WORK INSTRUCTIONS. Give the data again exactly as written, skipping any pictures.

TASK MATERIAL.
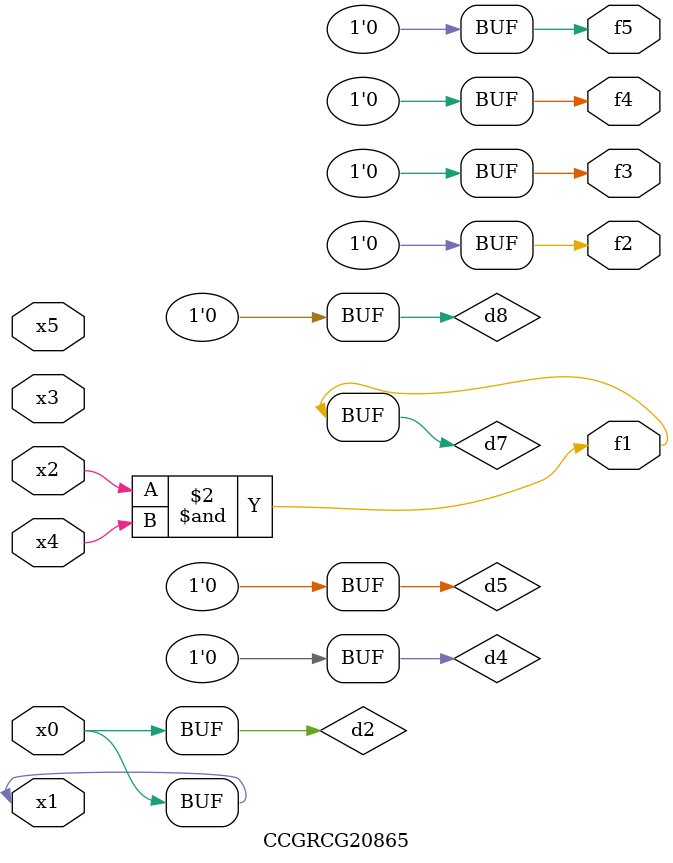
<source format=v>
module CCGRCG20865(
	input x0, x1, x2, x3, x4, x5,
	output f1, f2, f3, f4, f5
);

	wire d1, d2, d3, d4, d5, d6, d7, d8, d9;

	nand (d1, x1);
	buf (d2, x0, x1);
	nand (d3, x2, x4);
	and (d4, d1, d2);
	and (d5, d1, d2);
	nand (d6, d1, d3);
	not (d7, d3);
	xor (d8, d5);
	nor (d9, d5, d6);
	assign f1 = d7;
	assign f2 = d8;
	assign f3 = d8;
	assign f4 = d8;
	assign f5 = d8;
endmodule

</source>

YOUR RESPONSE.
<source format=v>
module CCGRCG20865(
	input x0, x1, x2, x3, x4, x5,
	output f1, f2, f3, f4, f5
);

	wire d1, d2, d3, d4, d5, d6, d7, d8, d9;

	nand (d1, x1);
	buf (d2, x0, x1);
	nand (d3, x2, x4);
	and (d4, d1, d2);
	and (d5, d1, d2);
	nand (d6, d1, d3);
	not (d7, d3);
	xor (d8, d5);
	nor (d9, d5, d6);
	assign f1 = d7;
	assign f2 = d8;
	assign f3 = d8;
	assign f4 = d8;
	assign f5 = d8;
endmodule

</source>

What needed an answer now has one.